If you feel yourself in any degree bound to me, I am
now willing to release you, provided you wish it; while, on the other
hand, I am willing and even anxious to bind you faster, if I can be
convinced that it will in any considerable degree add to your happiness.
This, indeed, is the whole question with me."
All that we know of the sequel is contained in a letter which Lincoln
wrote to his friend Mrs. Browning nearly a year later, after Miss Owens
had finally returned to Kentucky, in which, without mentioning the
lady's name, he gave a seriocomic description of what might be called a
courtship to escape matrimony. He dwells on his disappointment at her
changed appearance, and continues:
"But what could I do?

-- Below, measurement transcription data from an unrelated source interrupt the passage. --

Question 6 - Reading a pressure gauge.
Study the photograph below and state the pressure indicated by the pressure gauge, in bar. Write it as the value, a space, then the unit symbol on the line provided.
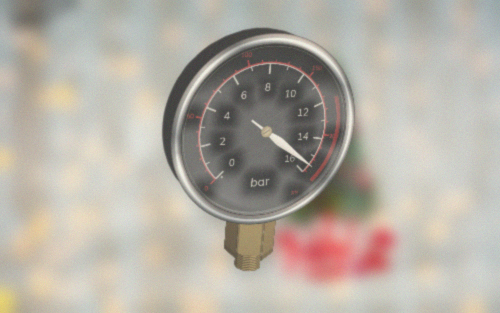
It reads 15.5 bar
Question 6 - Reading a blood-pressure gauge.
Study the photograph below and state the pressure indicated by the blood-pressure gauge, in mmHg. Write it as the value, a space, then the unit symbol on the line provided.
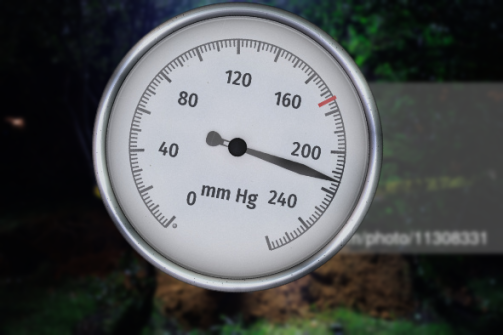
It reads 214 mmHg
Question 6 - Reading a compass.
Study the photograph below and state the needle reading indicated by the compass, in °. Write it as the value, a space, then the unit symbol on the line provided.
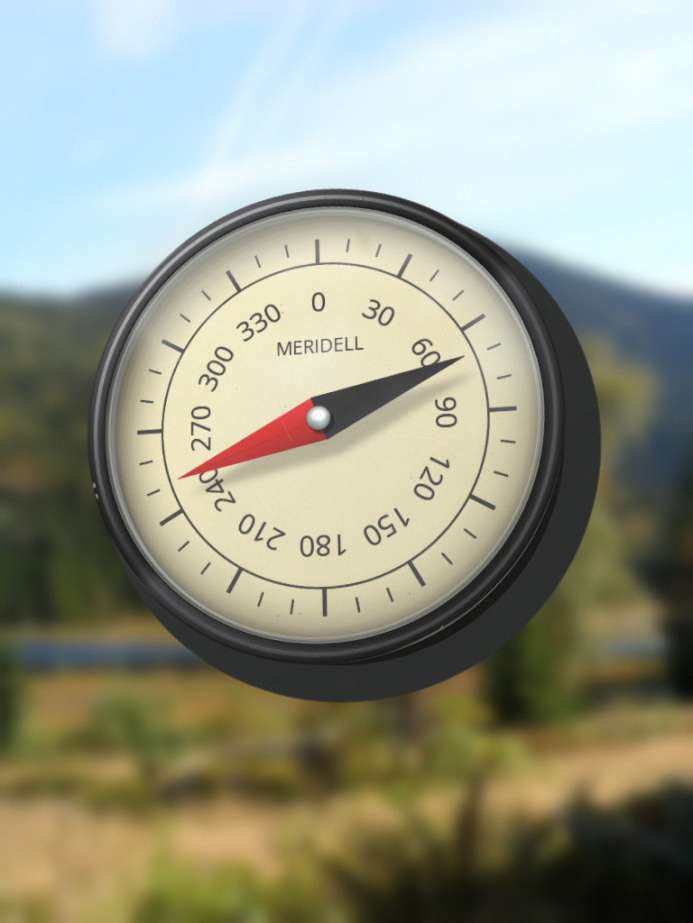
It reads 250 °
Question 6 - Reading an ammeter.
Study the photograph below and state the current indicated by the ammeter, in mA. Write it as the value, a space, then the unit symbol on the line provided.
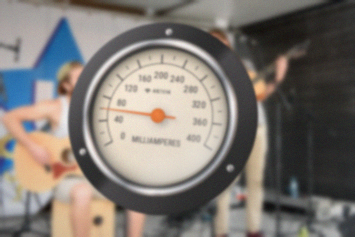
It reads 60 mA
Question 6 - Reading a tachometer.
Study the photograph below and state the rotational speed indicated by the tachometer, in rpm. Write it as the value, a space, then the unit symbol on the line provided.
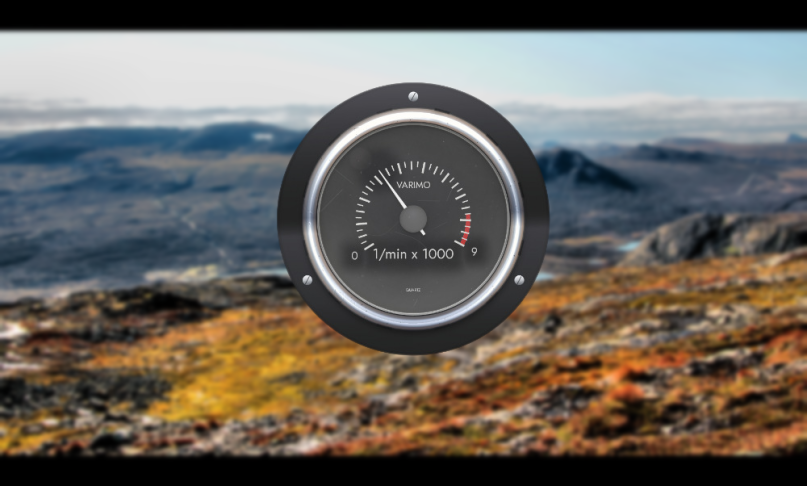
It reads 3250 rpm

I had told her sister that I would take her for
better or for worse, and I made a point of honor and conscience in all
things to stick to my word, especially if others had been induced to act
on it, which in this case I had no doubt they had; for I was now fairly
convinced that no other man on earth would have her, and hence the
conclusion that they were bent on holding me to my bargain. 'Well,'
thought I, 'I have said it, and, be the consequences what they may, it
shall not be my fault if I fail to do it....' All this while, although I
was fixed 'firm as the surge-repelling rock' in my resolution, I found I
was continually repenting the rashness which had led me to make it.